# [Required work]
Rewrite every item below with each "grey" changed to "gray" and everything else left as it is. Leave out the pictures.

# [Given entries]

== == ==

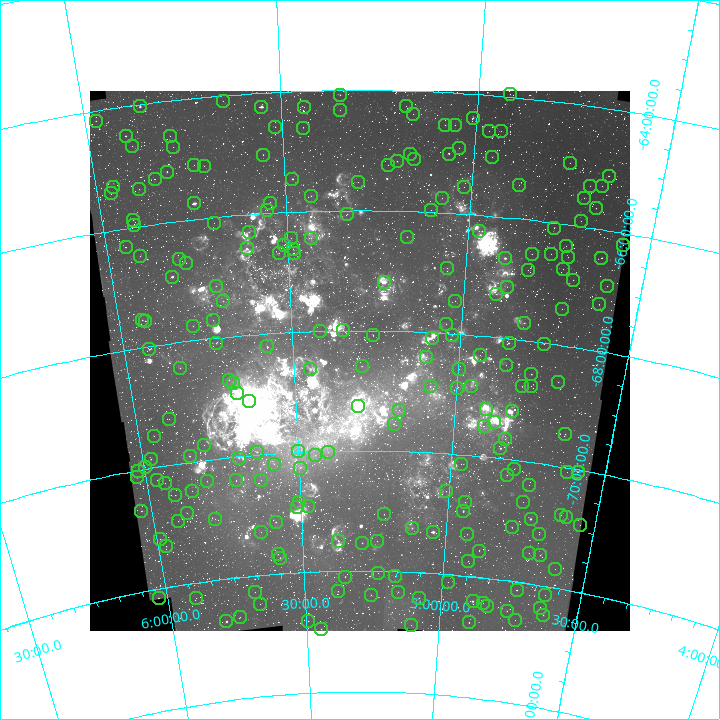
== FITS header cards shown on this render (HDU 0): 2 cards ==
NAXIS1  =                  540
NAXIS2  =                  540

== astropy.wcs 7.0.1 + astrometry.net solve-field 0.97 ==
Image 540 x 540 px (HDU 0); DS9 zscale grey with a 90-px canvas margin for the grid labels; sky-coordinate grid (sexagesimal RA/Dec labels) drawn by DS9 from the SOLVED WCS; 227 Tycho-2 reference stars matched to detected sources circled (green)
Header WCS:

== == ==

# [Exercise response]
== FITS header cards shown on this render (HDU 0): 2 cards ==
NAXIS1  =                  540
NAXIS2  =                  540

== astropy.wcs 7.0.1 + astrometry.net solve-field 0.97 ==
Image 540 x 540 px (HDU 0); DS9 zscale gray with a 90-px canvas margin for the grid labels; sky-coordinate grid (sexagesimal RA/Dec labels) drawn by DS9 from the SOLVED WCS; 227 Tycho-2 reference stars matched to detected sources circled (green)
Header WCS:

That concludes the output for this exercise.